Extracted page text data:

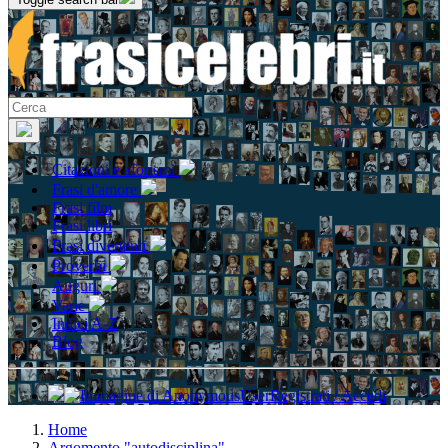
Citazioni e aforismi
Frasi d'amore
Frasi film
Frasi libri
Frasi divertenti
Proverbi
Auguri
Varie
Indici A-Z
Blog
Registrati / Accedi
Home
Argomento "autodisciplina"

## BRIEF:
Search the entries above for "Frasi". Return every line that has it.

## ANSWER BELOW:
Frasi d'amore
Frasi film
Frasi libri
Frasi divertenti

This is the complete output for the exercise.